Friday, June 10, 2016

Good Moaning: Accountability



There is a compilation of some of the best moments of Officer Crabtree on YouTube. "Allo Allo", it is fair to say, did have its detractors. Not me. Juvenile the show could be, and little was more juvenile than Officer Crabtree's attempts at speaking French (albeit in English). "Good moaning." Priceless.

Oddly enough, there is a line of etymological argument which suggests that "moaning minnie" is a reference to a one-time captain in the French army. A certain Claude Etienne Minié introduced a bullet which came to be known as the minnie ball. It almost certainly wasn't the origin, but the French connection seems in keeping with Officer Crabtree, as is what probably is the origin: to describe the sound of the German Nebelwerfer mortar of the Second World War.

As to when "moaning minnie" definitively slipped into general colloquial use is not really known, but its longevity is such that it proves that there was such a thing as moaning before they invented social media. That might seem hard to believe. However did people moan before Facebook came along and facilitated good moaning?

My own personal moaning on this global Moan-a-Gram system has, I like to believe, been moderate. I rarely use it anyway, but one moan I can recall had to do with being fined for parking on the pedestrian zone by Alcudia market. All of one minute. If that. Stopped to deliver to the tourist office (a town hall facility), to which I had been supplying (free) all sorts of things for several years. Along came plod (town hall employee) on a bike. Surely not? Surely yes. I never got round to sending an invoice to the town hall for all the unpaid translation work: I would have accepted the equivalent to the fine and even have been prepared to declare it for tax. They wouldn't have paid anyway. Bloody ingrates (if that doesn't sound like moaning).

I'm guessing that a key reason for not using Moanbook extensively has to do with my browser(s) no longer being supported. Oh, I've attempted to moan, but when it comes to hitting return, nothing happens. In fact, I can do virtually nothing on Moanbook any more, except to like people's moans. Should I moan that my now ancient Mac operating system is deprived of Firefox and Safari updates? Well I should, given how much the Mac cost in the first place, but I'm rather content with being unable to engage in some good moaning. And before you ask, I can't be bothered using my smartphone instead. (There's a moan I do need to get round to: why did I ever get one?)

Instead, I have to make do with everyone else's moaning, of which there is a seemingly unlimited supply. In the overall scheme of things, the fact that, inter alia, it has taken Pollensa town hall months to get its arse in gear and get some sun loungers out on the beach isn't life or death. Nor, now that the municipal posterior has been engaged and there are sun loungers for the resort's tourist class to place its collective buttocks on, is the fact that some people preferred the beach when it was lounger-less. No pleasing some folk. Moan, moan, moan.

But is this moaning such a bad thing? Good Heavens no. Moaning is good. Everyone repeat after Officer Crabtree: good moaning. And it is good for the simple reason that if it is justified, it might just have the desired effect. They take notice. Eventually.

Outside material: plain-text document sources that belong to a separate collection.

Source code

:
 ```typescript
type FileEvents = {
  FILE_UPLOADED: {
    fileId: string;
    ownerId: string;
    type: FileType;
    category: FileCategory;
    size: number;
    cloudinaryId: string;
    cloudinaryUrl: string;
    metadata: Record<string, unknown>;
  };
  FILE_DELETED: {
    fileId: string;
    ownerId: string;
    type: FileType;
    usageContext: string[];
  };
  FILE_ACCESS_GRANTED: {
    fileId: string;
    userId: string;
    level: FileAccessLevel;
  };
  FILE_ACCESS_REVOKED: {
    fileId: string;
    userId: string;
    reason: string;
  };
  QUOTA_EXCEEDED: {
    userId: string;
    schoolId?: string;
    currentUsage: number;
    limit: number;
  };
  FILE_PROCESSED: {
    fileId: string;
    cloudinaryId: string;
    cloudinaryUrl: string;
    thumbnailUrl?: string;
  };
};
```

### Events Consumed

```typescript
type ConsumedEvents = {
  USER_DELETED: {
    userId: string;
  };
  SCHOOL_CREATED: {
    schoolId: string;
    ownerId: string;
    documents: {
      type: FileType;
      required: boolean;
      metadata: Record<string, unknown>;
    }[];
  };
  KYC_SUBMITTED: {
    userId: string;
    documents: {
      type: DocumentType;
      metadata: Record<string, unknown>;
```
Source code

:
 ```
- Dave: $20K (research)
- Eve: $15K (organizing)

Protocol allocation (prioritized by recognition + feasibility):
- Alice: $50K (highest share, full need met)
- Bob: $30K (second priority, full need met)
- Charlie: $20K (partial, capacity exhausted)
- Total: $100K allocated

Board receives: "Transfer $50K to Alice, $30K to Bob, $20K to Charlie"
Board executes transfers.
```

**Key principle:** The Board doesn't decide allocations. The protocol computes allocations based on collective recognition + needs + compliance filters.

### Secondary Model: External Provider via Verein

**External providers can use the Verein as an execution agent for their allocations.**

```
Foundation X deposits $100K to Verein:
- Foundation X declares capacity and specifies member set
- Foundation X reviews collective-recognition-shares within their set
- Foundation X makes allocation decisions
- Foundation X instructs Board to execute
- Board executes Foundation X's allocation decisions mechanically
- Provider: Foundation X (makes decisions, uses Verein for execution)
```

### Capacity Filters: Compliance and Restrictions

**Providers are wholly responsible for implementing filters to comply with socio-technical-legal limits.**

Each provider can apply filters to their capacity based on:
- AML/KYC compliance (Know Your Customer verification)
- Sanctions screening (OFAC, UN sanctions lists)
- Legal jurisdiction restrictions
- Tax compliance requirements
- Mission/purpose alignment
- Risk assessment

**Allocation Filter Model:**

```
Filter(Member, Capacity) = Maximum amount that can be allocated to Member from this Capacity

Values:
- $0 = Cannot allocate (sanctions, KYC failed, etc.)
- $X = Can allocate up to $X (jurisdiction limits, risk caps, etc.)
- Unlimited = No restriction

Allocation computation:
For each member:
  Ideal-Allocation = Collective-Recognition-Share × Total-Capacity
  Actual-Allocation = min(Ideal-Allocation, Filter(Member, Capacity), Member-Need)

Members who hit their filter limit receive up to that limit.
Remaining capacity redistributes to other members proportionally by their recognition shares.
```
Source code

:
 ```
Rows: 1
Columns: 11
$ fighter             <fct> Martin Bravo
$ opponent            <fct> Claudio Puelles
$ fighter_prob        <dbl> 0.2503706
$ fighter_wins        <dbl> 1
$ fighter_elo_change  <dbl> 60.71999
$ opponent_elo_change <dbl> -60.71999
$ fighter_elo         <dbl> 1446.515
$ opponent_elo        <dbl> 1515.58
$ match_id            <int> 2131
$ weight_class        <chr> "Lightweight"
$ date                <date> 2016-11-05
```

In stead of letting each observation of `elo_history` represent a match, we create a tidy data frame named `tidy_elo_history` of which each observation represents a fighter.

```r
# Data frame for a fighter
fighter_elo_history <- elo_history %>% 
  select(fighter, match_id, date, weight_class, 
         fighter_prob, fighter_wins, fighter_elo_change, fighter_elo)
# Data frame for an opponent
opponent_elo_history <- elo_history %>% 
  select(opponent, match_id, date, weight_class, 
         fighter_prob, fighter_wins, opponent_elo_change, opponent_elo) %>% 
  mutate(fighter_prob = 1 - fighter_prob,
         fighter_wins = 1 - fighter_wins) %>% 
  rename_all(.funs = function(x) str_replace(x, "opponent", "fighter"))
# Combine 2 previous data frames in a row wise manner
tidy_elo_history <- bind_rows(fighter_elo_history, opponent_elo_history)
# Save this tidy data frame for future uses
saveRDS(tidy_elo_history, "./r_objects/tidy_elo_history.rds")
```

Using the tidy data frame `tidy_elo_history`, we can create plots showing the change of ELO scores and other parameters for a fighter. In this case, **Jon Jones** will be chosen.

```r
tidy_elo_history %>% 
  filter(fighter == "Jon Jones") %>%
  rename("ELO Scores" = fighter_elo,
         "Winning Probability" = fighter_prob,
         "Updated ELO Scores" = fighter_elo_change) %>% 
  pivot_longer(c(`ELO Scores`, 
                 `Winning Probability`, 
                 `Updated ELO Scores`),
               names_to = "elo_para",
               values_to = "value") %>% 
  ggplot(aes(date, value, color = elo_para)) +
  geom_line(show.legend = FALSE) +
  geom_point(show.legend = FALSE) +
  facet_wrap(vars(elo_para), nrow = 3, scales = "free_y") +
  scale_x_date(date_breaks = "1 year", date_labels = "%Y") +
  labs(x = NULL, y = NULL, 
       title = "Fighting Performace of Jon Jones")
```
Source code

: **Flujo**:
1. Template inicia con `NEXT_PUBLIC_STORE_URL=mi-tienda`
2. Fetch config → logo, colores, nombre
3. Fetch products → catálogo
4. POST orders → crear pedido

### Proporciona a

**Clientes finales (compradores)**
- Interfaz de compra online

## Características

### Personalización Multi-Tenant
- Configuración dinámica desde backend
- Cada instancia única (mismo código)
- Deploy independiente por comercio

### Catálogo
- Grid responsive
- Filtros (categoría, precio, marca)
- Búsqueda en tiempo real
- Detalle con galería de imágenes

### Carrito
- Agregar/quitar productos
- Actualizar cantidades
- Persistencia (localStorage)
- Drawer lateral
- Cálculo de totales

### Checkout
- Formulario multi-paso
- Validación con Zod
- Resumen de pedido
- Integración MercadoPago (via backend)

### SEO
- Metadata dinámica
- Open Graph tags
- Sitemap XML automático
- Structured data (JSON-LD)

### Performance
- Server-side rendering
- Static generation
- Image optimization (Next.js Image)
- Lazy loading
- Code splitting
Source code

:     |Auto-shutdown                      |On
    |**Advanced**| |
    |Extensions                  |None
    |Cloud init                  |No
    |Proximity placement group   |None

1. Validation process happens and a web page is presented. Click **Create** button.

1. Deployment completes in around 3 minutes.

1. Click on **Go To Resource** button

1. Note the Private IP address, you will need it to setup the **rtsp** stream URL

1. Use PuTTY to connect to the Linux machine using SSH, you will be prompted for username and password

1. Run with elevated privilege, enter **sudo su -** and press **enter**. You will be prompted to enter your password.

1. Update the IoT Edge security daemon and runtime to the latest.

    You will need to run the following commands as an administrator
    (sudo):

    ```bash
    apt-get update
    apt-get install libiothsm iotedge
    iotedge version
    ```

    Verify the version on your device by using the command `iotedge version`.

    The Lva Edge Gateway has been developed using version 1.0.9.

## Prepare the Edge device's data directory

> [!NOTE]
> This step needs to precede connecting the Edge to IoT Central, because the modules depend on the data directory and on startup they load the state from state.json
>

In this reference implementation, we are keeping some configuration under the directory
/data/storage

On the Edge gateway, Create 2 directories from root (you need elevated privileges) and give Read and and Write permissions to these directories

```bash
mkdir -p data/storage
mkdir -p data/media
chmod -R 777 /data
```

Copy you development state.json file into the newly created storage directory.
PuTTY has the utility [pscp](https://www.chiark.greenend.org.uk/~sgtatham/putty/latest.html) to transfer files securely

Trivial though such issues as sun loungers can be (though God knows the principal environmental moaners in Mallorca, GOB, are elevating them to matters of state), there is a principle. Town halls are supposed to meet certain obligations. The commandment is written - thou shalt place sun loungers on thy beaches - unless thou is a municipality without beaches: life must be so much simpler for town halls like Ariany, unless the sheep are prone to moaning about the lack of pens.

The point is that there didn't used to be a culture of moaning, as in making town halls and other public administrations take note or, perish the thought, be accountable. Yes, the citizen was always prone (still is) to issuing the "denuncia" at the drop of a hat, if the hat in question offended the complainant for some obscure reason, but that was all rather personal: a bit of a hangover from the Inquisition, one's always felt. With public authorities on the other hand, all of them appointed by the state regime, you didn't moan or complain, unless you fancied a couple of years hard labour.

The culture has changed dramatically and very much for the better. Town halls seem to still struggle with accountability, but they are getting there. The more the moaning, the better. These are not the times of Officer Crabtree.